On June 30, 2013, the Herald joined Family First in denouncing the decision to award Best Book to Into the River. “It contains obscenities and shock references that worthwhile literature does not need,” the editorial declared.

Pointing to the authoritarian character of the ban and the influence of Family First, John Boyne, Irish author of The Boy in the Striped Pyjamas, wrote on Stuff.co.nz: “In 1933, when Joseph Goebbels listed the books that should not be read by the German people, the fires were built and the works of Hemingway, Freud, Jack London and others went up in smoke. This, the Propaganda Minister declared, would lead to ‘a cleansing of the German spirit…’

“[S]somehow this rag-tag group of angry, ill-informed and frightened conservatives has been allowed to follow in the footsteps of Nazis and the Irish Catholic Church.”

This analogy is entirely appropriate. The world is experiencing the most severe economic crisis since the Great Depression of the 1930s. In every country the ruling class is responding with an assault on living standards at home and preparations for war abroad. To impose this agenda the governments are carrying out sweeping attacks on civil liberties.

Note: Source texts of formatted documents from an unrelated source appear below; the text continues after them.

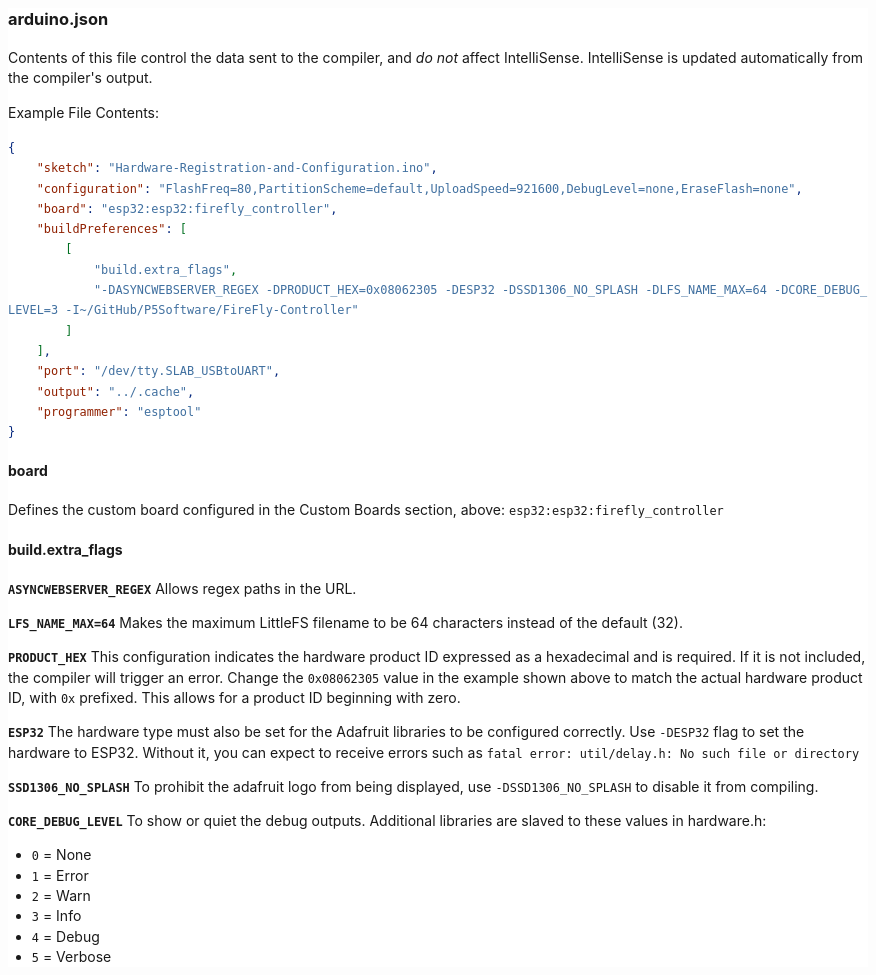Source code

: ### arduino.json
Contents of this file control the data sent to the compiler, and *do not* affect IntelliSense. IntelliSense is updated automatically from the compiler's output.

Example File Contents:
```json
{
	"sketch": "Hardware-Registration-and-Configuration.ino",
	"configuration": "FlashFreq=80,PartitionScheme=default,UploadSpeed=921600,DebugLevel=none,EraseFlash=none",
	"board": "esp32:esp32:firefly_controller",
	"buildPreferences": [
		[
			"build.extra_flags",
			"-DASYNCWEBSERVER_REGEX -DPRODUCT_HEX=0x08062305 -DESP32 -DSSD1306_NO_SPLASH -DLFS_NAME_MAX=64 -DCORE_DEBUG_LEVEL=3 -I~/GitHub/P5Software/FireFly-Controller"
		]
	],
	"port": "/dev/tty.SLAB_USBtoUART",
	"output": "../.cache",
	"programmer": "esptool"
}
```

#### board
Defines the custom board configured in the Custom Boards section, above: 
`esp32:esp32:firefly_controller`


#### build.extra_flags
**`ASYNCWEBSERVER_REGEX`** Allows regex paths in the URL.

**`LFS_NAME_MAX=64`** Makes the maximum LittleFS filename to be 64 characters instead of the default (32).

**`PRODUCT_HEX`** This configuration indicates the hardware product ID expressed as a hexadecimal and is required. If it is not included, the compiler will trigger an error. Change the `0x08062305` value in the example shown above to match the actual hardware product ID, with `0x` prefixed. This allows for a product ID beginning with zero.

**`ESP32`** The hardware type must also be set for the Adafruit libraries to be configured correctly. Use `-DESP32` flag to set the hardware to ESP32. Without it, you can expect to receive errors such as ```fatal error: util/delay.h: No such file or directory```

**`SSD1306_NO_SPLASH`** To prohibit the adafruit logo from being displayed, use `-DSSD1306_NO_SPLASH` to disable it from compiling.

**`CORE_DEBUG_LEVEL`** To show or quiet the debug outputs.  Additional libraries are slaved to these values in hardware.h:
- `0` = None
- `1` = Error
- `2` = Warn
- `3` = Info
- `4` = Debug
- `5` = Verbose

Dawe’s novel has been suppressed amid a campaign by the entire political establishment to glorify militarism and nationalism. This includes the grotesque celebrations surrounding the centenary of World War I and attempts by the opposition Labour, NZ First and the Mana Parties to promote anti-Chinese xenophobia.

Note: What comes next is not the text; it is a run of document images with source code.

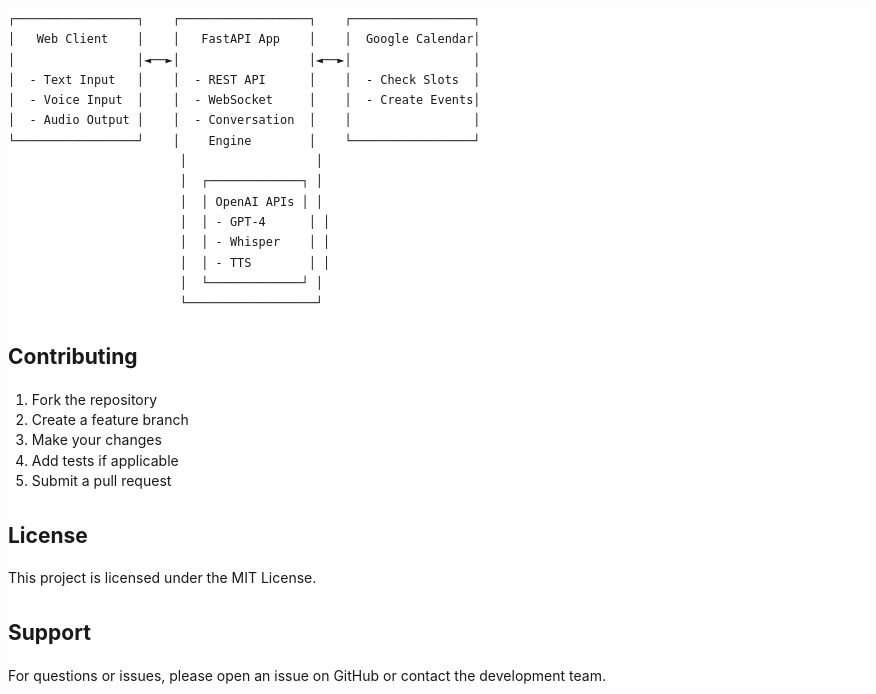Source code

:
 ```
┌─────────────────┐    ┌──────────────────┐    ┌─────────────────┐
│   Web Client    │    │   FastAPI App    │    │  Google Calendar│
│                 │◄──►│                  │◄──►│                 │
│  - Text Input   │    │  - REST API      │    │  - Check Slots  │
│  - Voice Input  │    │  - WebSocket     │    │  - Create Events│
│  - Audio Output │    │  - Conversation  │    │                 │
└─────────────────┘    │    Engine        │    └─────────────────┘
                        │                  │
                        │  ┌─────────────┐ │
                        │  │ OpenAI APIs │ │
                        │  │ - GPT-4      │ │
                        │  │ - Whisper    │ │
                        │  │ - TTS        │ │
                        │  └─────────────┘ │
                        └──────────────────┘
```

## Contributing

1. Fork the repository
2. Create a feature branch
3. Make your changes
4. Add tests if applicable
5. Submit a pull request

## License

This project is licensed under the MIT License.

## Support

For questions or issues, please open an issue on GitHub or contact the development team.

Access to socially critical works of art is incompatible with the reactionary climate the ruling class is seeking to create. Into the River has evidently been targeted because it addresses issues facing working class youth in a realistic way that has struck a chord with thousands of people.

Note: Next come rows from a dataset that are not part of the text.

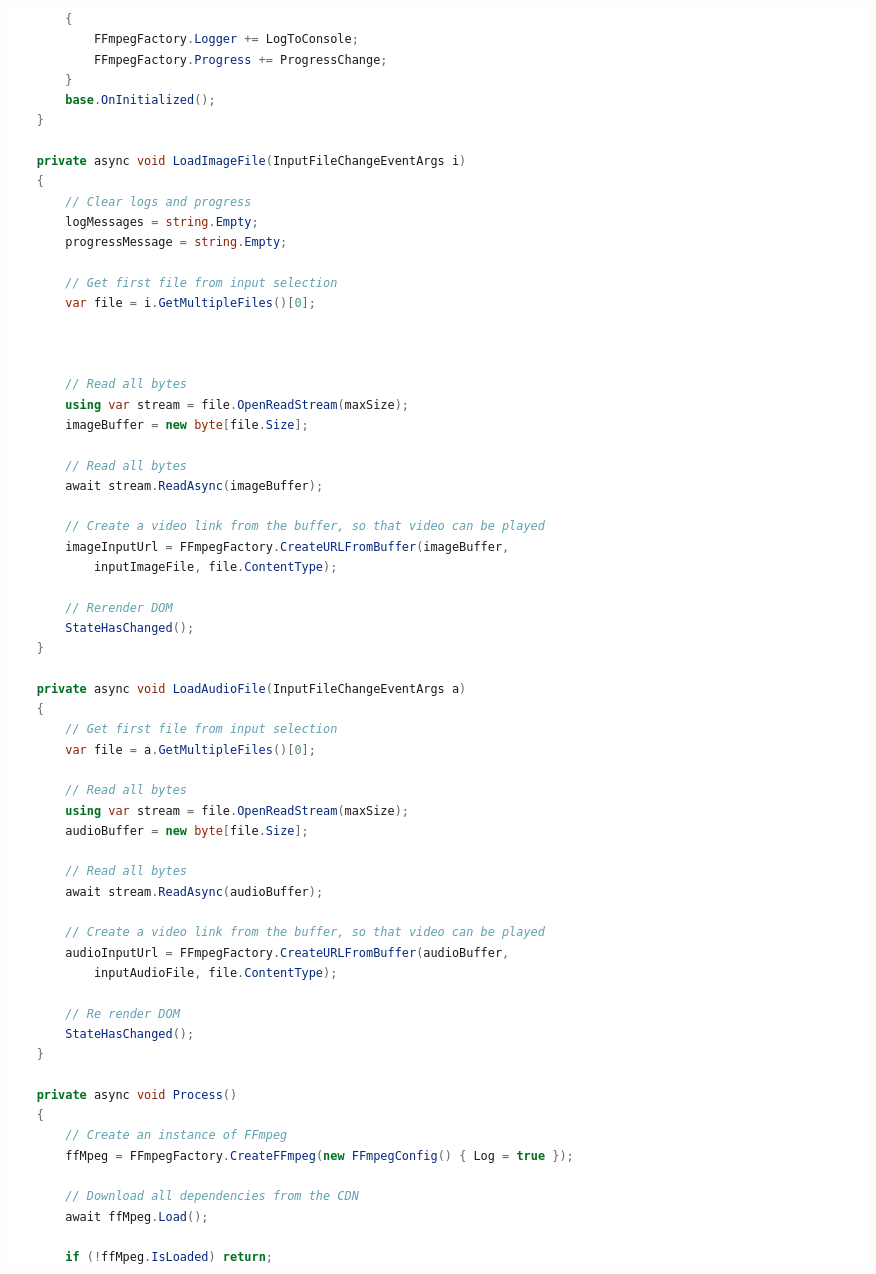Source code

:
 ```c#
        {
            FFmpegFactory.Logger += LogToConsole;
            FFmpegFactory.Progress += ProgressChange;
        }
        base.OnInitialized();
    }

    private async void LoadImageFile(InputFileChangeEventArgs i)
    {
        // Clear logs and progress
        logMessages = string.Empty;
        progressMessage = string.Empty;

        // Get first file from input selection
        var file = i.GetMultipleFiles()[0];


        
        // Read all bytes
        using var stream = file.OpenReadStream(maxSize);
        imageBuffer = new byte[file.Size];

        // Read all bytes
        await stream.ReadAsync(imageBuffer);

        // Create a video link from the buffer, so that video can be played
        imageInputUrl = FFmpegFactory.CreateURLFromBuffer(imageBuffer, 
            inputImageFile, file.ContentType);

        // Rerender DOM
        StateHasChanged();
    }

    private async void LoadAudioFile(InputFileChangeEventArgs a)
    {
        // Get first file from input selection
        var file = a.GetMultipleFiles()[0];

        // Read all bytes
        using var stream = file.OpenReadStream(maxSize);
        audioBuffer = new byte[file.Size];

        // Read all bytes
        await stream.ReadAsync(audioBuffer);

        // Create a video link from the buffer, so that video can be played
        audioInputUrl = FFmpegFactory.CreateURLFromBuffer(audioBuffer, 
            inputAudioFile, file.ContentType);

        // Re render DOM
        StateHasChanged();
    }

    private async void Process()
    {
        // Create an instance of FFmpeg
        ffMpeg = FFmpegFactory.CreateFFmpeg(new FFmpegConfig() { Log = true });

        // Download all dependencies from the CDN
        await ffMpeg.Load();

        if (!ffMpeg.IsLoaded) return;

```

Writer Bernard Beckett, who was on the judging panel that awarded Dawe’s novel, described it on the blog the Spinoff as “an important work on a great many levels. Deeply moral, extremely well-written and respectful of its audience …

“The protagonist is a young Maori boy on the East Coast, sharp as pin and filled to the brim with potential. He wins a scholarship to a boarding school in Auckland, and from the moment he arrives, understands that this is not his place. Despite his learning and his aptitude, the school won’t be able to welcome him. It’s a story of alienation and bullying, and a story of the way those not offered a place to stand will attempt to carve out their own.”

Another judge, novelist Barbara Else, told Fairfax Media: “The novel’s a tragedy of a talented Maori youth ripped from his whanau [family] and subjected to snobbery and racism. It’s bleak. It’s hard-hitting. The sex scenes are realistic and saddening.”

Even though Dawe’s first novel, Thunder Road, won Young Adult Book of the Year, he struggled to find a publisher for Into the River and eventually had to self-publish. After that novel also won an award, Family First lobbied the Board of Review, which imposed an R14 rating in December 2013, the first time a book had received such a rating.

Dawe wrote in the Guardian: “Prior to this judgement, Into the River was the most-borrowed NZ-written YA novel in the country. After the ruling, it was removed from libraries’ shelves and either placed behind the desk or in the basement stacks … Borrowing dropped to virtually nil.”

After receiving several complaints from teachers and librarians, the Classification Office removed the R14 rating last month, making the book unrestricted until the Board of Review withdrew it from circulation this month.

Dawe, who is a high school teacher, explained that he was inspired by British novelists Alan Sillitoe and Keith Waterhouse, whose works “carried the sharp stink of authenticity.” He set out to write books that would appeal to the sort of boys he taught, “from working class backgrounds, immigrant boys in Brixton in 1970s London; ‘new Australian’ migrants in Marrickville, Sydney; and Māori and Pasifika boys in Auckland.”

The attacks on Into the River are motivated by the ruling elite’s fear of these young people, who it wants to prevent from reading books that might encourage a class understanding of the brutality of capitalist society.